You don’t need me to tell you that the human race is in a dangerously vulnerable place right now.

It’s my belief that we’re mainly here due to the global fetishization of what I call a ‘McDonald’s culture’: we’ve become so accustomed to getting our desires and whims met instantly (hello junk food, online shopping and digital porn on command) that we’ve forgotten that in most cases good things take time.

Nowhere does this seem to be more overlooked than when it comes to our love lives.

Not only do we treat potential suitors as though they’re commodities for sale (swiping left or right for HUMAN BEINGS… seriously?!), we expect these often superficial and transactional dynamics to somehow make us feel deeply, deliriously happy – and fast.

Rather than biding our time and waiting for someone we’re actually compatible with, we settle for relationships that feel easy and pleasurable in the moment, but don’t have the qualities required to be healthy and sustainable in the long-run (this just about sums up every fling I’ve ever had with a Bad Boy).

But, if you want to experience real love, there’s no getting around the fact that it demands patience, commitment and the ability to be present with yourself and another person.

Achieving this in my own love life (one day at a time) has been nothing short of miraculous, and there’s nothing that I’m proud of more than the relationship Joe and I have built together over the last four years.

It’s beautifully fitting that in the same week I shared our love story with my community via my newsletter, Joe got down on one knee in the bluebell-speckled woods surrounding his parent’s home (where we plan to marry in 2020), and asked me to be his wife.

It’s a testament to the work I’ve done on myself in the last decade that this question didn’t trigger all my fears around commitment, like it would have done once upon a time.

It was the easiest ‘yes’ of my life.

I’m often asked in interviews what romantic advice I’d give to my messy, muddled former self – the one who lived in relentless fear that she’d never get to experience the real love she so desperately longed for.

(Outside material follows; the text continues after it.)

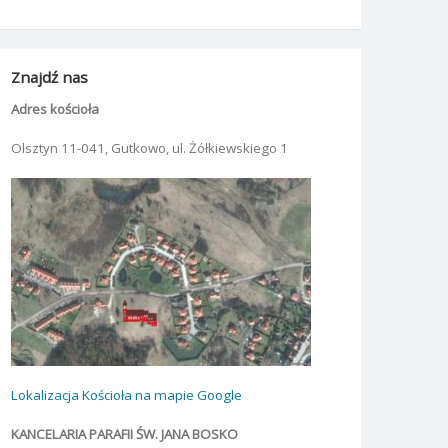
Znajdź nas
Adres kościoła
Olsztyn 11-041, Gutkowo, ul. Żółkiewskiego 1
Lokalizacja Kościoła na mapie Google
KANCELARIA PARAFII ŚW. JANA BOSKO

I would simply ask her the following question – and I urge you to answer it for yourself, too:

If you knew with absolute certainty that in a year’s time, you’d be in the healthiest, happiest relationship of your life – one where you feel totally accepted for who you are, one where you’re able to trust and communicate with each other and move quickly towards a solution in times of conflict because you both feel safe, respected and heard – how would you live your life between now and then?

Would you wish away your last year as a single woman by obsessing over and trying to control your romantic journey?

Would you cause yourself unnecessary suffering by comparing your romantic status to strangers on Instagram?

Would you hook up with your emotionally unavailable, abusive Ex to temporarily relieve the loneliness?

Or, would you dedicate the next year of your life to becoming the healthiest, happiest version of yourself, so that your future lover will get to experience the very best of you right from the get-go?

Would you take responsibility and dive in to the healing work you need to do, so as not to project all your past baggage on to this person that you love?

And would you surrender to the bonkers festival that is your life, safe in the knowledge that love is coming for you – via a love story far better than anything you could ever hope to conjure up yourself.  

So, why not just sit back, relax and enjoy the ride?


How different would your life be if you truly committed to being happy in your single life, rather than comparing yourself to others or wishing the time away?

And, are you willing to do what it takes to become a person capable of attracting & sustaining the happy, healthy relationship you deserve?

If so, what action are you going to commit to taking to help you do so?